_TASK DETAILS_
Extend the short biography of Hans Degen given below, carrying it on from its final sentence.

_PASSAGE PROVIDED_

Hans Degen (18 February 1899 – 8 November 1971) was a general in the Wehrmacht of Nazi Germany. He was a recipient of the Knight's Cross of the Iron Cross.

Life and career
Hans Degen was born in Rosenheim in Upper Bavaria in 1899. He entered the German Army in September 1916 as an ensign, serving in a Jäger battalion until the end of World War I. He remained in the army after 1918, becoming a general staff officer. In this capacity he served with 2nd Mountain Division in 1938, moving to the 1st Mountain Division on the outbreak of war in September 1939. He was then appointed chief of staff of VI Army Corps and then XIX Army Corps.

In November 1943 he took command of the 2nd Mountain Division. This served on the Arctic and Western fronts, where Degen was badly wounded, retiring from the division in February 1945. In March 1945 he was awarded the Knight's Cross of the Iron Cross for his command of the division.

_RECORD EXCERPTS_
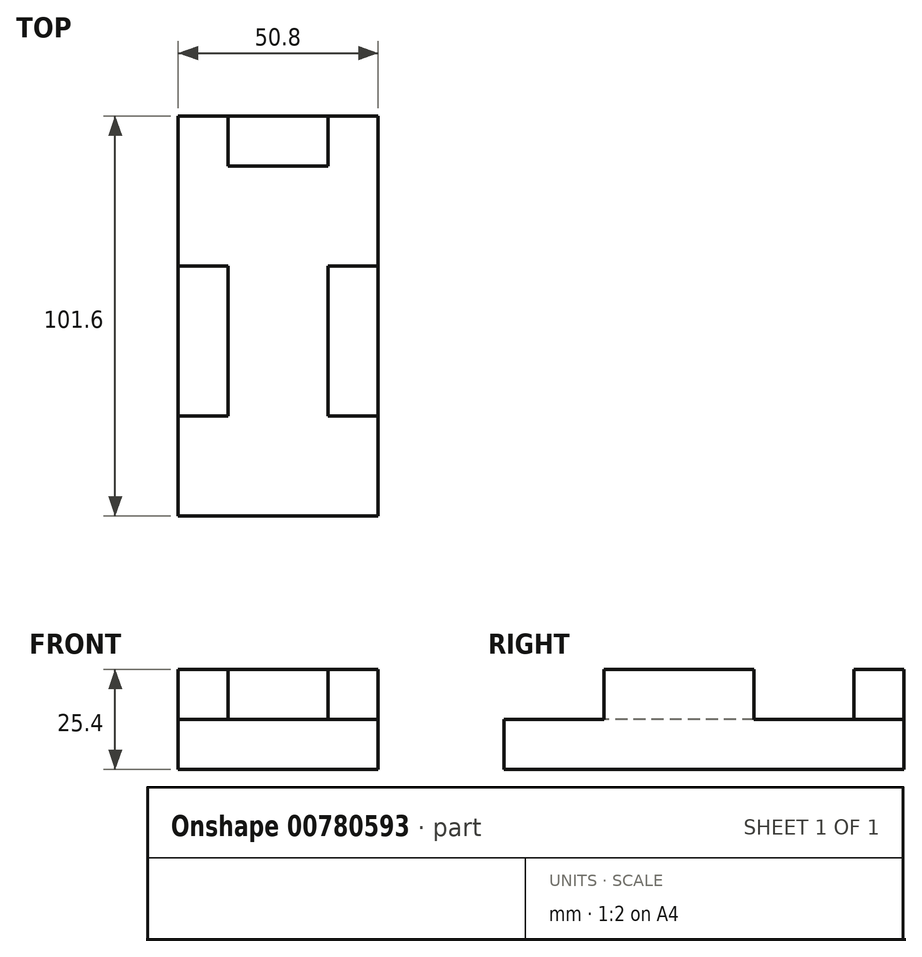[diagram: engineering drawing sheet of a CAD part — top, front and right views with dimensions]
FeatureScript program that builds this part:
annotation { "Feature Type Name" : "Feature", "Feature Type Description" : "" }
export const myFeature = defineFeature(function(context is Context, id is Id, definition is map)
    precondition{}
    {
        {
            var Q0;
            Q0=qCreatedBy(makeId("Top.planeOp"),FACE);
            var sketch = newSketch(context, id + "F0", { "sketchPlane" : qUnion([Q0])});
            skLineSegment(sketch, "E0.bottom", {"start": v(-41.43, 54.96) * mm, "end": v(9.37, 54.96) * mm});
            skLineSegment(sketch, "E0.top", {"start": v(-41.43, -46.64) * mm, "end": v(9.37, -46.64) * mm});
            skLineSegment(sketch, "E0.left", {"start": v(-41.43, 54.96) * mm, "end": v(-41.43, -46.64) * mm});
            skLineSegment(sketch, "E0.right", {"start": v(9.37, 54.96) * mm, "end": v(9.37, -46.64) * mm});
            skSolve(sketch);
        }
        {
            var Q0;
            Q0 = qSketchRegion(id + "F0", true);
            extrude(context, id + "F1", {"entities" : qUnion([Q0]), "depth" : 12.7 * mm, "offsetDistance" : 25.4 * mm});
        }
        {
            var Q0;
            Q0=makeQuery(id+"F1.opExtrude","CAP_FACE",FACE,{"disambiguationData":[OSD([sQuery(id+"F0.wireOp",EDGE,"E0.bottom"),sQuery(id+"F0.wireOp",EDGE,"E0.top"),sQuery(id+"F0.wireOp",EDGE,"E0.left"),sQuery(id+"F0.wireOp",EDGE,"E0.right")])],"isStart":false});
            var sketch = newSketch(context, id + "F2", { "sketchPlane" : qUnion([Q0])});
            skLineSegment(sketch, "E1.bottom", {"start": v(-28.73, 54.96) * mm, "end": v(-3.33, 54.96) * mm});
            skLineSegment(sketch, "E1.top", {"start": v(-28.73, 42.26) * mm, "end": v(-3.33, 42.26) * mm});
            skLineSegment(sketch, "E1.left", {"start": v(-28.73, 54.96) * mm, "end": v(-28.73, 42.26) * mm});
            skLineSegment(sketch, "E1.right", {"start": v(-3.33, 54.96) * mm, "end": v(-3.33, 42.26) * mm});
            skLineSegment(sketch, "E2.bottom", {"start": v(-41.43, -21.24) * mm, "end": v(-28.73, -21.24) * mm});
            skLineSegment(sketch, "E2.top", {"start": v(-41.43, 16.86) * mm, "end": v(-28.73, 16.86) * mm});
            skLineSegment(sketch, "E2.left", {"start": v(-41.43, -21.24) * mm, "end": v(-41.43, 16.86) * mm});
            skLineSegment(sketch, "E2.right", {"start": v(9.37, -21.24) * mm, "end": v(9.37, 16.86) * mm});
            skLineSegment(sketch, "E3.left", {"start": v(-28.73, 16.86) * mm, "end": v(-28.73, -21.24) * mm});
            skLineSegment(sketch, "E3.right", {"start": v(-3.33, 16.86) * mm, "end": v(-3.33, -21.24) * mm});
            skLineSegment(sketch, "E4.trimOffspring", {"start": v(-3.33, 16.86) * mm, "end": v(9.37, 16.86) * mm});
            skLineSegment(sketch, "E5.trimOffspring", {"start": v(-3.33, -21.24) * mm, "end": v(9.37, -21.24) * mm});
            skSolve(sketch);
        }
        {
            var Q0;
            Q0 = qSketchRegion(id + "F2", true);
            extrude(context, id + "F3", {"entities" : qUnion([Q0]), "operationType" : NewBodyOperationType.ADD, "depth" : 12.7 * mm, "offsetDistance" : 25.4 * mm});
        }
    });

_SOLVED EXERCISE_
Degen ended the war with the rank of Generalleutnant.

Awards and decorations

 German Cross in Gold
 Knight's Cross of the Iron Cross on 11 March 1945 as Generalleutnant and commander of 2. Gebirgs-Division.

Notes

References

 

 

1899 births
1971 deaths
People from the Kingdom of Bavaria
People from Rosenheim
Lieutenant generals of the German Army (Wehrmacht)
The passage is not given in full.